Shared memory per block Related to shared memory of an MCPU

Hello,
I’ve just started CUDA development. There’s one thing that doesn’t get clear to me. When running e.g. the deviceQuery (contained in the SDK), it says:
Total amount of shared memory per block: 16384 bytes
Appendix A of the user guide says:
The amount of shared memory available per multiprocessor is 16 KB

What’s confusing me is the relation between blocks and multiprocessor. As I understand it each blocks runs on a multiprocessor, but there can run multiple blocks on one multiprocessor. Does this mean that all the blocks on the multiprocessor need to share the 16KB of memory on the MCPU or is the shared memory swapped to e.g. global memory, so that each block can always access the full 16KB of shared memory?

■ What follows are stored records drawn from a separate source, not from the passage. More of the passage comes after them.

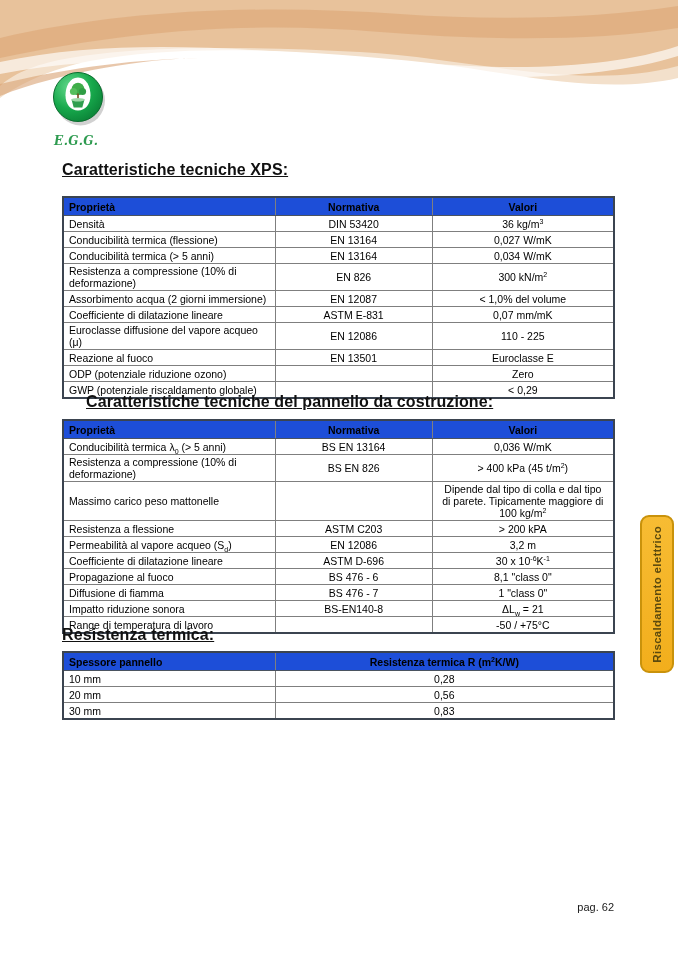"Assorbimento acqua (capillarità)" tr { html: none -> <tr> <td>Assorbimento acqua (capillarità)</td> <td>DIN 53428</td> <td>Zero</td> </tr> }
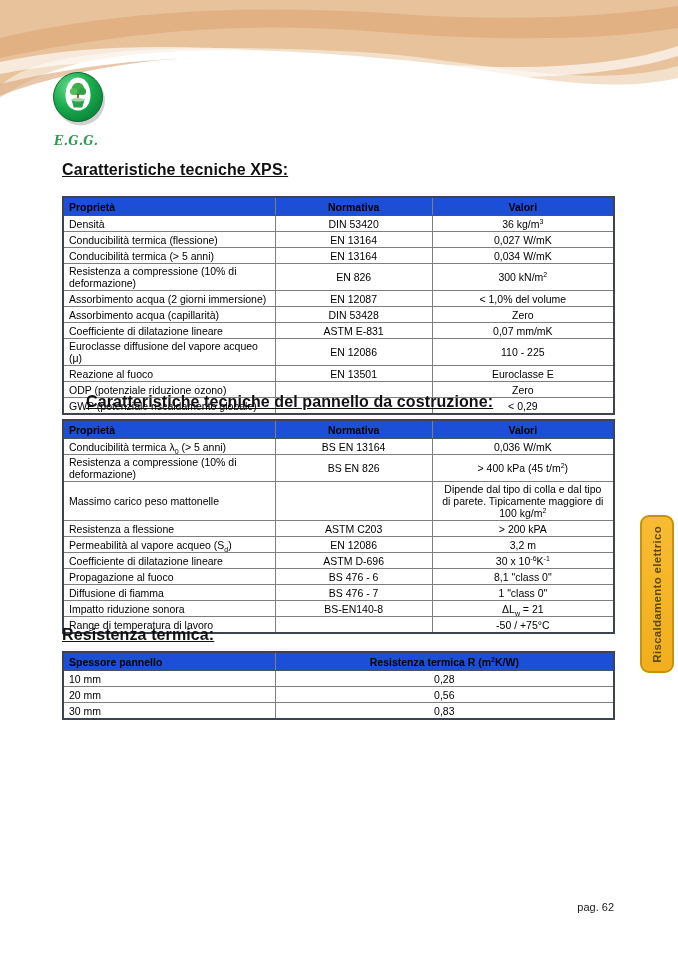"pag. 62" .page-number { font-size: 11px -> 17px }
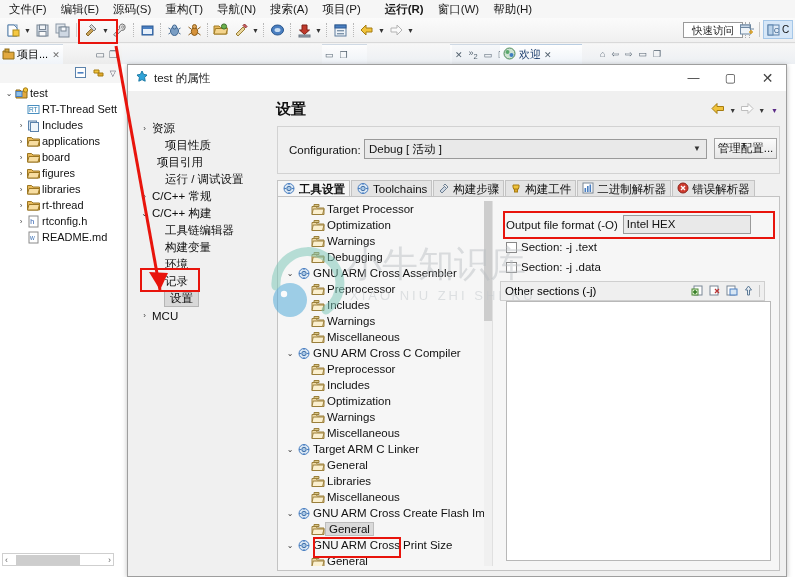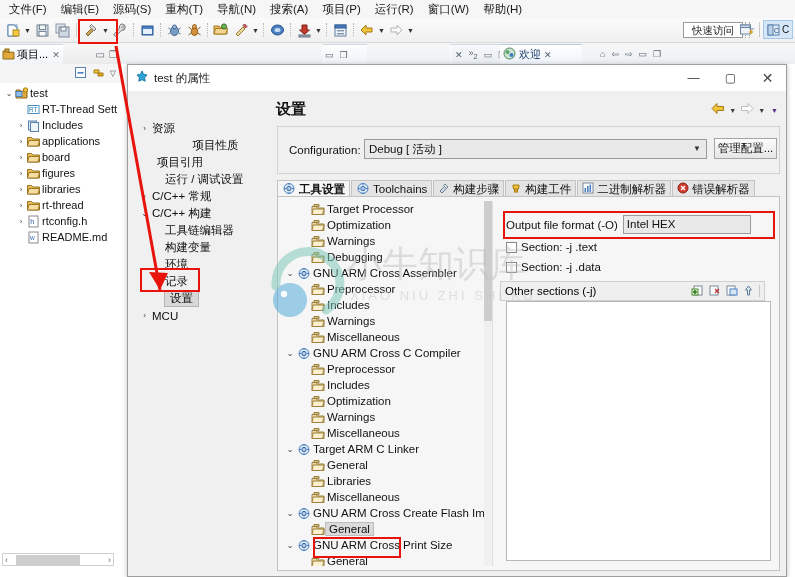"运行(R)" div.mi { font-weight: none -> bold; margin-left: none -> 10px }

Assuming they have to share the shared memory. If I run a kernel with the maximum number of blocks (65536). The blocks will be divided over the 16 MCPU’s this means there run 65536 / 16 = 4096 blocks on each MCPU. Does this mean that each block can allocate a maximum of 16384 / 4096 = 4 bytes of shared memory?

Thanks,
Michiel

The runtime looks at how much shared memory your kernel requires, and will run more than one block per multiprocessor if there is enough shared memory to do so. If each block only requires 5 kB of shared memory, then up to 3 blocks can be run simultaneously per multiprocessor (leaving some extra for kernel parameters, which get loaded into shared memory also). If you use 15 kB of shared memory in a block, then the scheduler will only run 1 block per multiprocessor. Blocks that cannot be scheduled will run after the first blocks finish. So if you request 65536 blocks, they will all run, but not all at the same time.

Running multiple blocks per multiprocessor helps mitigate some of the global memory latency, so it is good to keep shared memory usage low if possible, but it is not required.

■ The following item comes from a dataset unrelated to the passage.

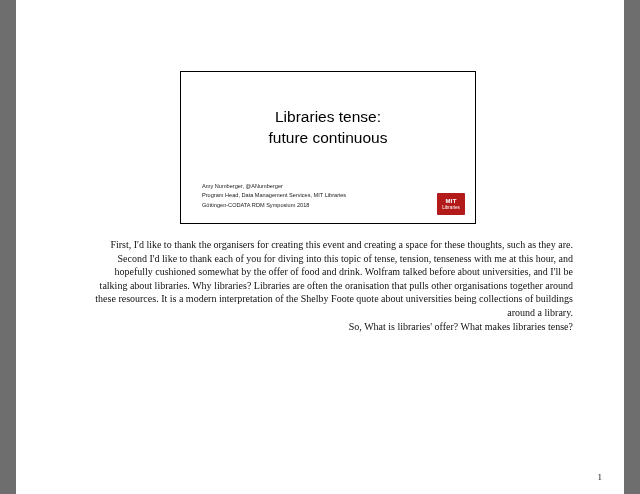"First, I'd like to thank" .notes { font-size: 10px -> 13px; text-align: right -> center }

Does this apply to the register file as well, i.e must two blocks use less than 8192/2 registers each in order to be launched simultaneously?

/Lars

Basically, yes.

Shared memory and registers are partitioned among the threads of all concurrent blocks. So, decreasing shared memory usage (per block) and register usage (per thread) increases number of blocks that can run concurrently in the same SM.